* [Exercise data]
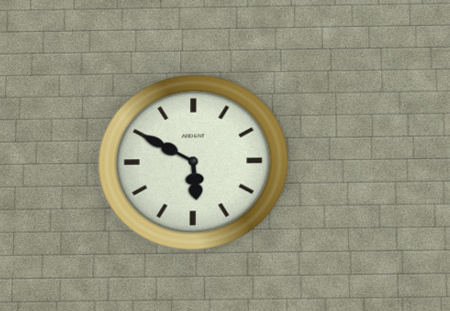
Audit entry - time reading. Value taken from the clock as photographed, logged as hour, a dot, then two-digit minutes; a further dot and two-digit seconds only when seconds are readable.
5.50
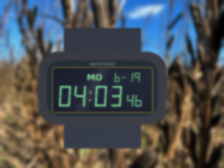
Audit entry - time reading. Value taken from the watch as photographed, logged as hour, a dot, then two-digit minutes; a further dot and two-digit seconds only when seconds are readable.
4.03.46
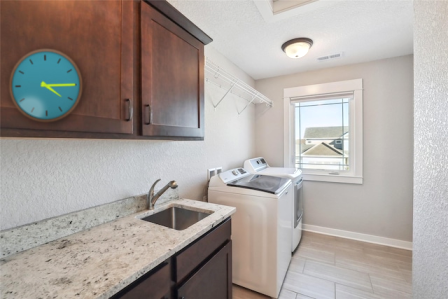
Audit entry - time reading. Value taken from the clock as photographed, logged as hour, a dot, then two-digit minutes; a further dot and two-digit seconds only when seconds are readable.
4.15
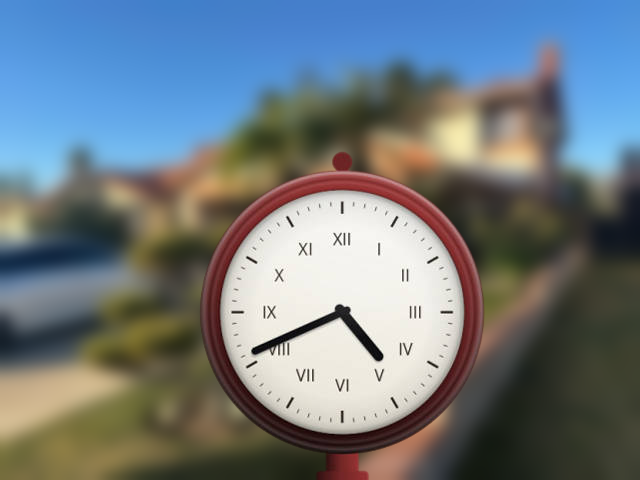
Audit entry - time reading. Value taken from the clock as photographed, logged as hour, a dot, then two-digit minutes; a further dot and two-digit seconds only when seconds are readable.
4.41
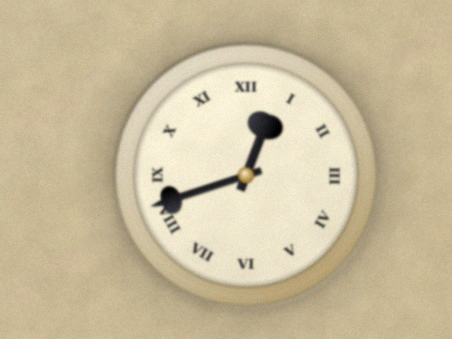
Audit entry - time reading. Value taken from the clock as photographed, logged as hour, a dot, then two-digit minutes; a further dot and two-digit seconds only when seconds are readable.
12.42
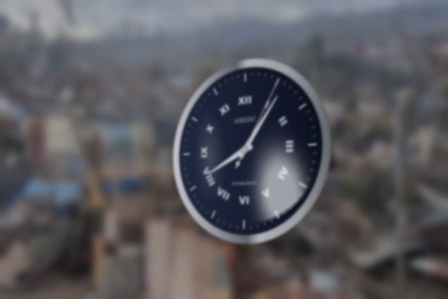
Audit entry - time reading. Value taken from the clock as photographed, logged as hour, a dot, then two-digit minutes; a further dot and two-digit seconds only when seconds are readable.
8.06.05
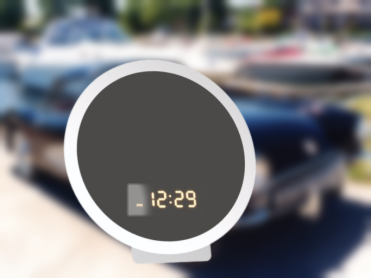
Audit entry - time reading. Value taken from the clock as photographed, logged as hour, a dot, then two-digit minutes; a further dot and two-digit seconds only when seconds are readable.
12.29
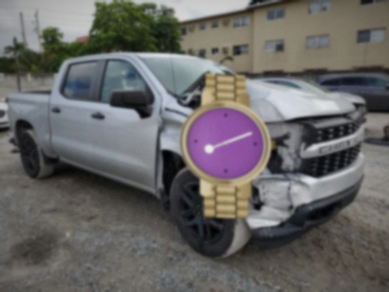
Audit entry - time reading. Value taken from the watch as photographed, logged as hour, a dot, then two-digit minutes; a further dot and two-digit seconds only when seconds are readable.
8.11
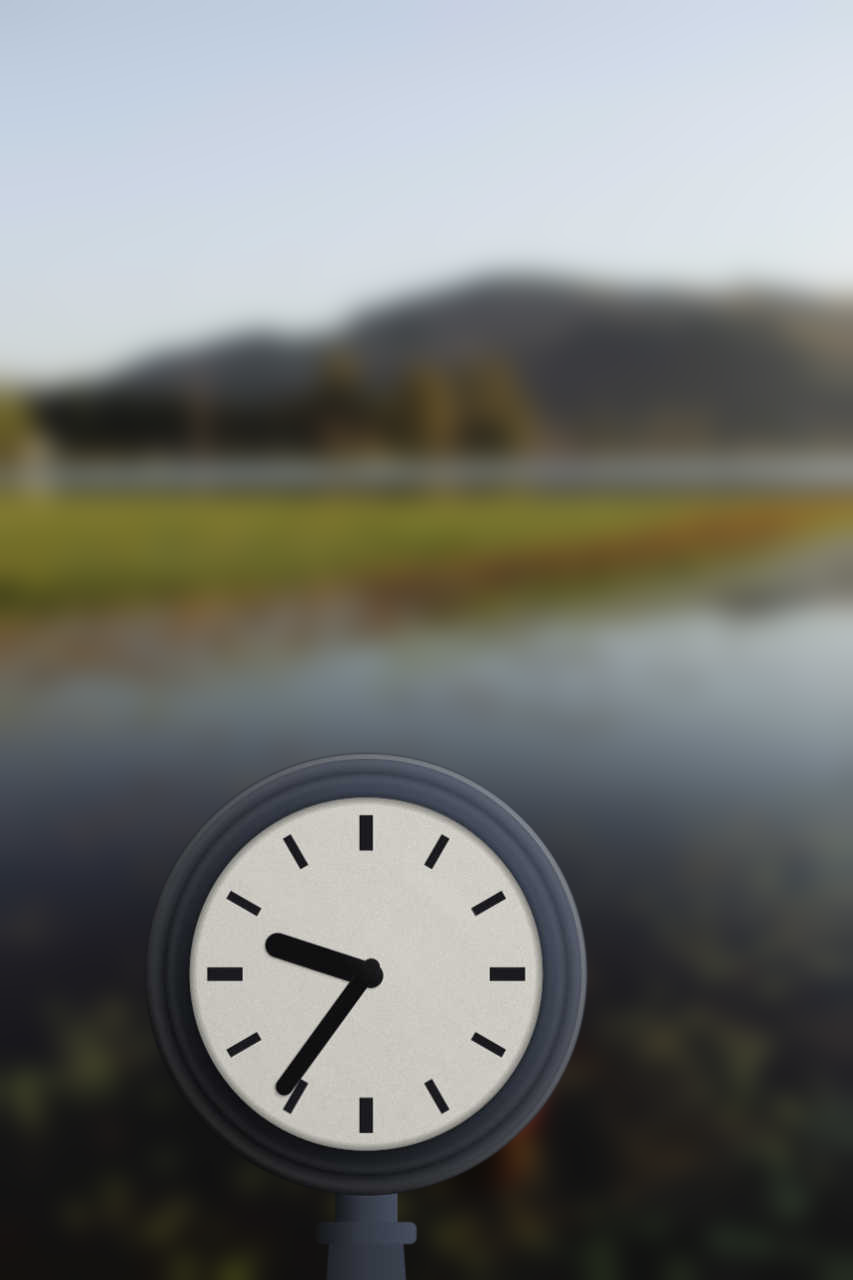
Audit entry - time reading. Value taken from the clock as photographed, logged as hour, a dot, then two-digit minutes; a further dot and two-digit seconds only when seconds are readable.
9.36
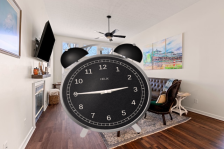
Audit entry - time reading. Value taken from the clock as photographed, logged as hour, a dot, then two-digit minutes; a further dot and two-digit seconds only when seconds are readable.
2.45
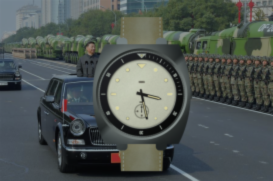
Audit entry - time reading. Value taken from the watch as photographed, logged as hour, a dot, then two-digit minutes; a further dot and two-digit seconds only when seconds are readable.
3.28
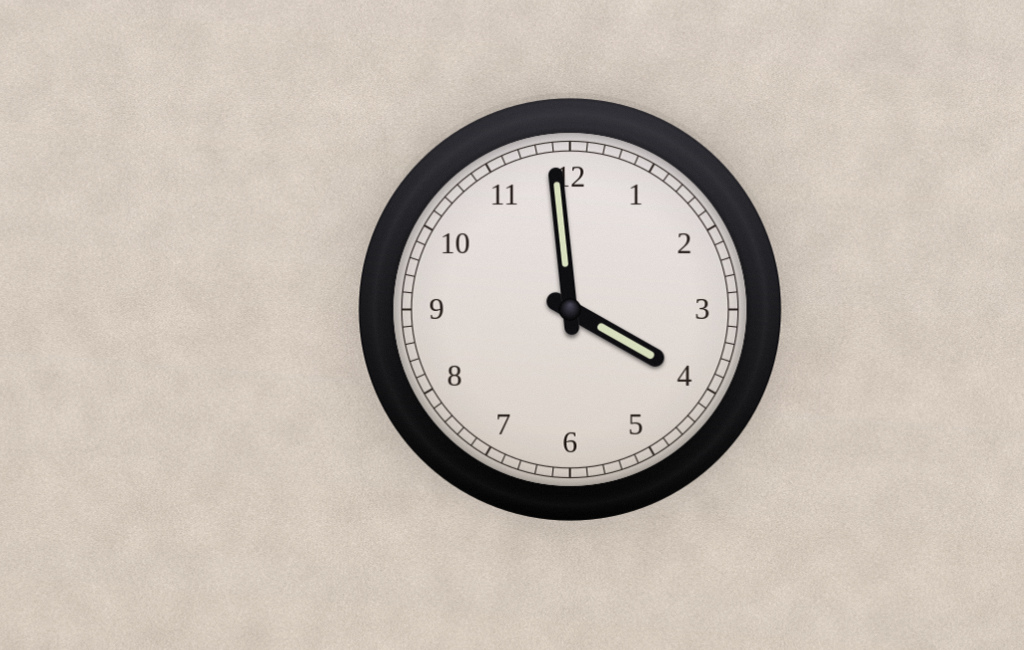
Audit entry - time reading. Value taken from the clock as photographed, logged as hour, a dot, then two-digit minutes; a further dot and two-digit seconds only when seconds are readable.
3.59
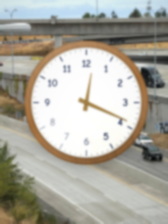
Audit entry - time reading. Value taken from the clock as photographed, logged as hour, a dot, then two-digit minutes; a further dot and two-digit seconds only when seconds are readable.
12.19
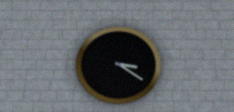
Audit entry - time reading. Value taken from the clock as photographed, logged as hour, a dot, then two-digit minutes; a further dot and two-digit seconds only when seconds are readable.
3.21
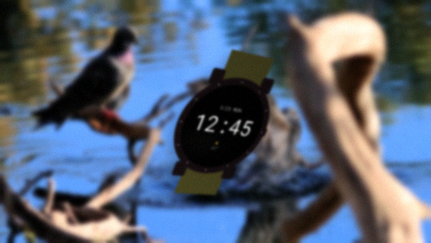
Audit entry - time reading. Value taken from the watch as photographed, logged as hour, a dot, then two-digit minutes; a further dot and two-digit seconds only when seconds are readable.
12.45
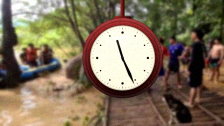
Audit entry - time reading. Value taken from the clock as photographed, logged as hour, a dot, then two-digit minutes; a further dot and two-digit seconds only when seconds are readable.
11.26
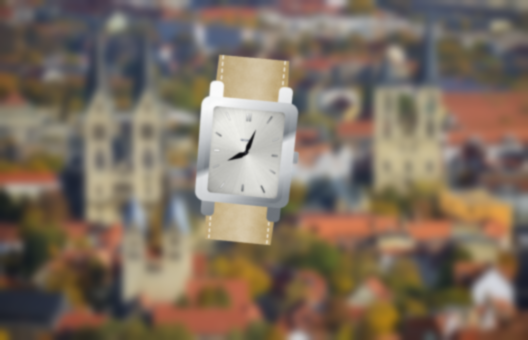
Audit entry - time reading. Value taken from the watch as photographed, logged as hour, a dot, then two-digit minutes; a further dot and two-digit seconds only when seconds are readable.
8.03
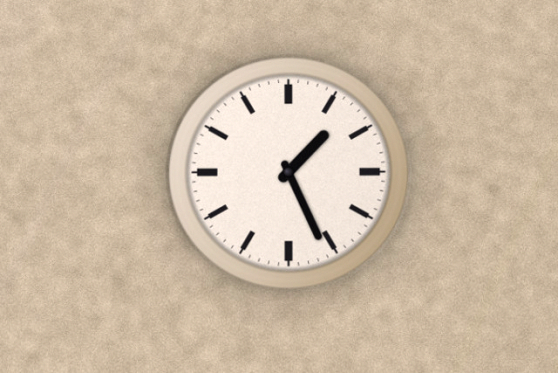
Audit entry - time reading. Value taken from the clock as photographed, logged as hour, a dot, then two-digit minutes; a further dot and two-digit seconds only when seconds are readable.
1.26
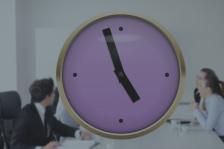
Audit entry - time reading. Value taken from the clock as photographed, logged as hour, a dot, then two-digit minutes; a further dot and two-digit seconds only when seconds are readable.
4.57
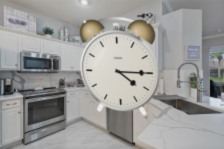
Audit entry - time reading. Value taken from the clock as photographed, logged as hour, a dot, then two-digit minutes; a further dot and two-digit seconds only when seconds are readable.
4.15
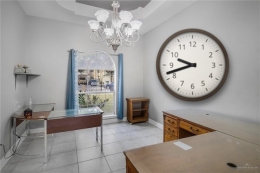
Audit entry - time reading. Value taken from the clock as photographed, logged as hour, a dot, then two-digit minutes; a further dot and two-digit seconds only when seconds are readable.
9.42
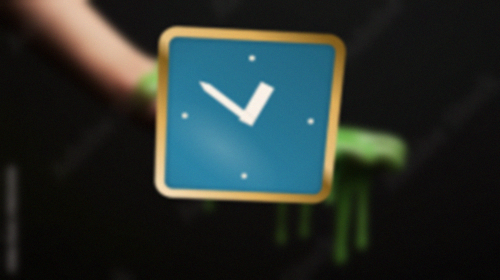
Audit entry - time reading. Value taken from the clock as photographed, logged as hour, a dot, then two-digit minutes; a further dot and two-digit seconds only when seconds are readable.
12.51
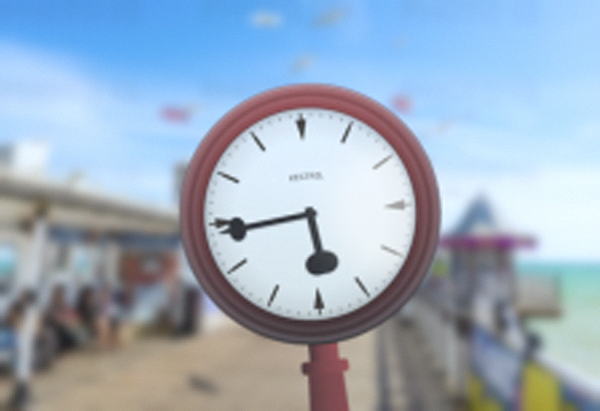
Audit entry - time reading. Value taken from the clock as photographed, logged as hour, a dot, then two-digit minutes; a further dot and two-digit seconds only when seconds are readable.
5.44
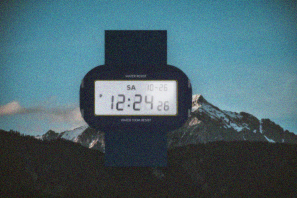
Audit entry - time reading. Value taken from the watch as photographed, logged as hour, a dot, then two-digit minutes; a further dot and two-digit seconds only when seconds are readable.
12.24.26
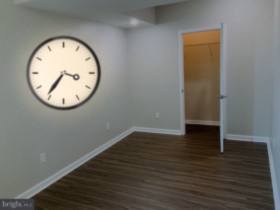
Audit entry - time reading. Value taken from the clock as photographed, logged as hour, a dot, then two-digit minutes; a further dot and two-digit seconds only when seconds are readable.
3.36
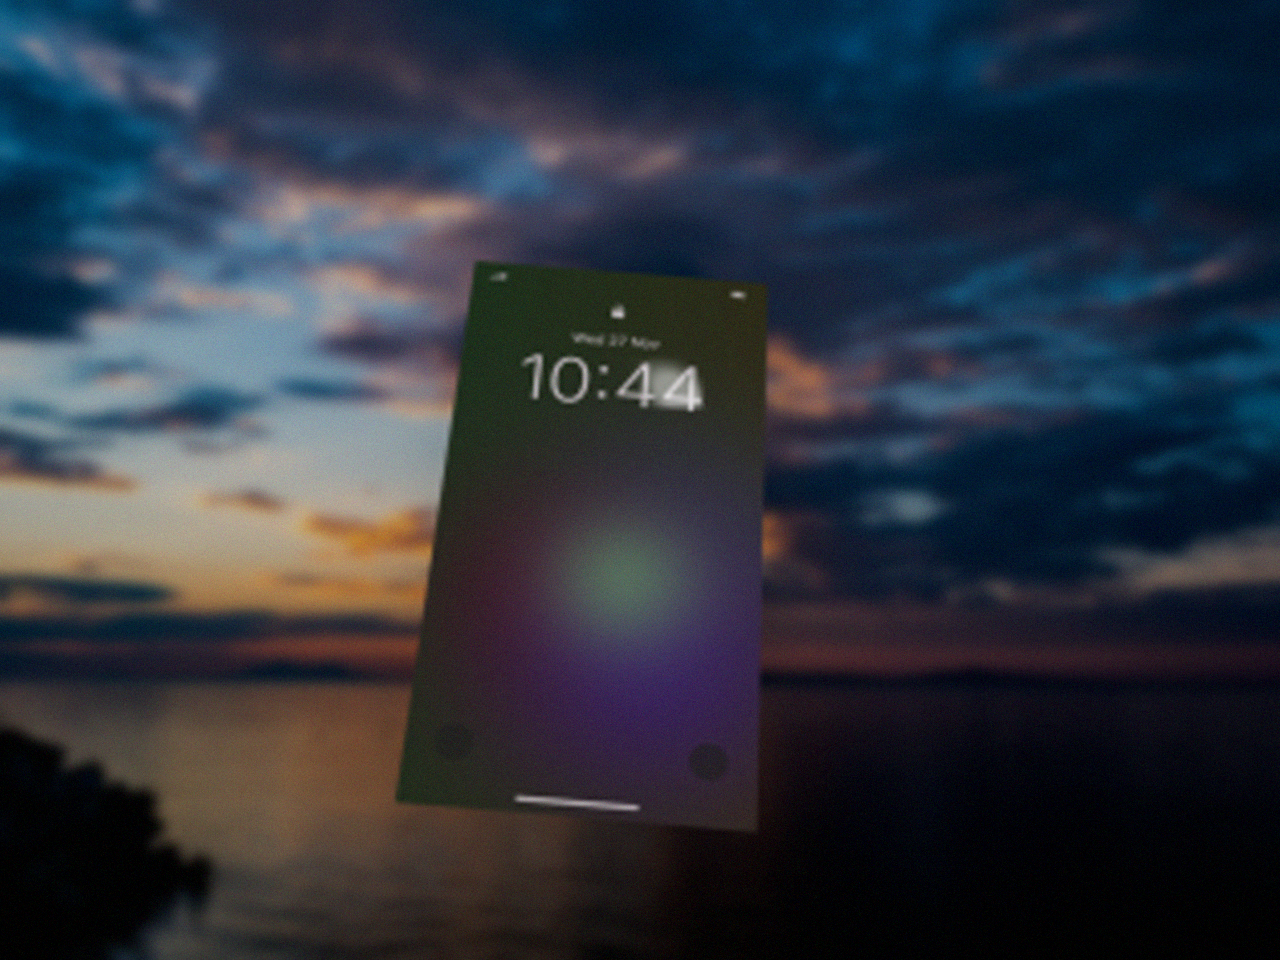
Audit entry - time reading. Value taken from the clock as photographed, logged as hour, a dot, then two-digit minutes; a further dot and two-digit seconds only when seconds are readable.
10.44
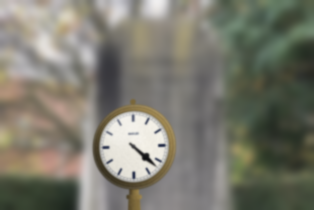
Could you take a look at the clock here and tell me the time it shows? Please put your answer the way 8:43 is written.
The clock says 4:22
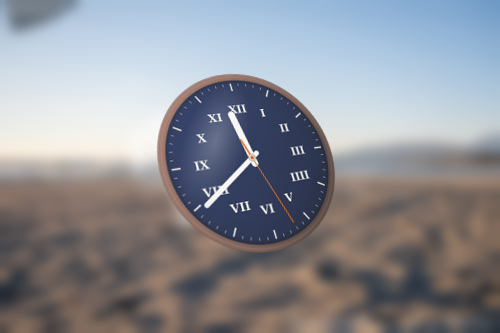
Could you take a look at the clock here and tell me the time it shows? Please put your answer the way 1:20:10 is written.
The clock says 11:39:27
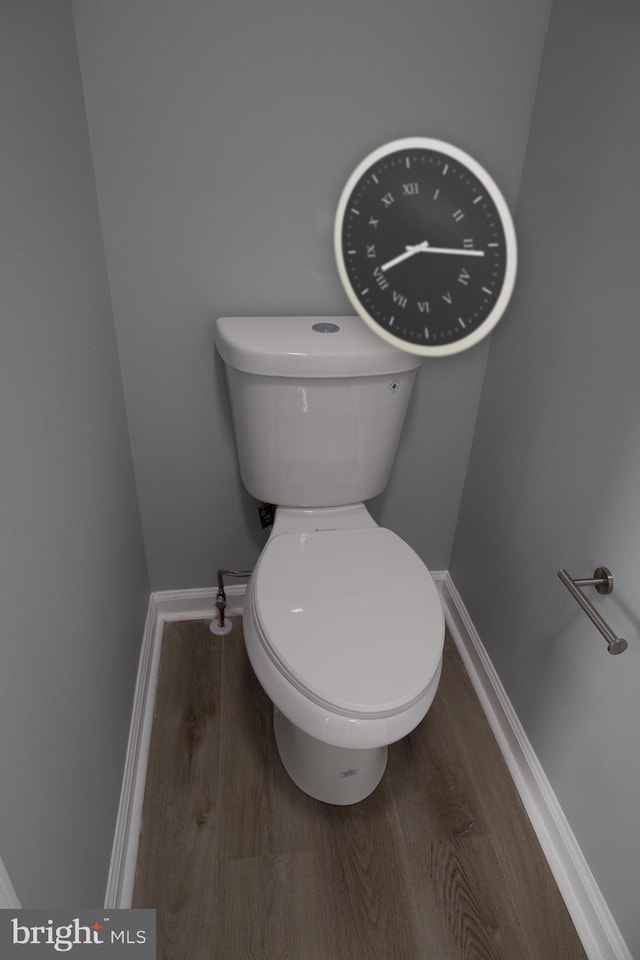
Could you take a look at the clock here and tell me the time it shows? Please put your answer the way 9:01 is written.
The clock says 8:16
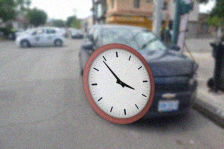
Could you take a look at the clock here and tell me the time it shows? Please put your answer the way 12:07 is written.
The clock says 3:54
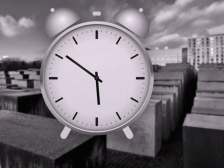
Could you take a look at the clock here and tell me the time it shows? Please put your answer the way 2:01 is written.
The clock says 5:51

* [Exercise task]
Copy out every line of the material above that contains the word "look". Case counts, so a line qualifies only if its capitalization matches.

* [The answer]
Could you take a look at the clock here and tell me the time it shows? Please put your answer the way 8:43 is written.
Could you take a look at the clock here and tell me the time it shows? Please put your answer the way 1:20:10 is written.
Could you take a look at the clock here and tell me the time it shows? Please put your answer the way 9:01 is written.
Could you take a look at the clock here and tell me the time it shows? Please put your answer the way 12:07 is written.
Could you take a look at the clock here and tell me the time it shows? Please put your answer the way 2:01 is written.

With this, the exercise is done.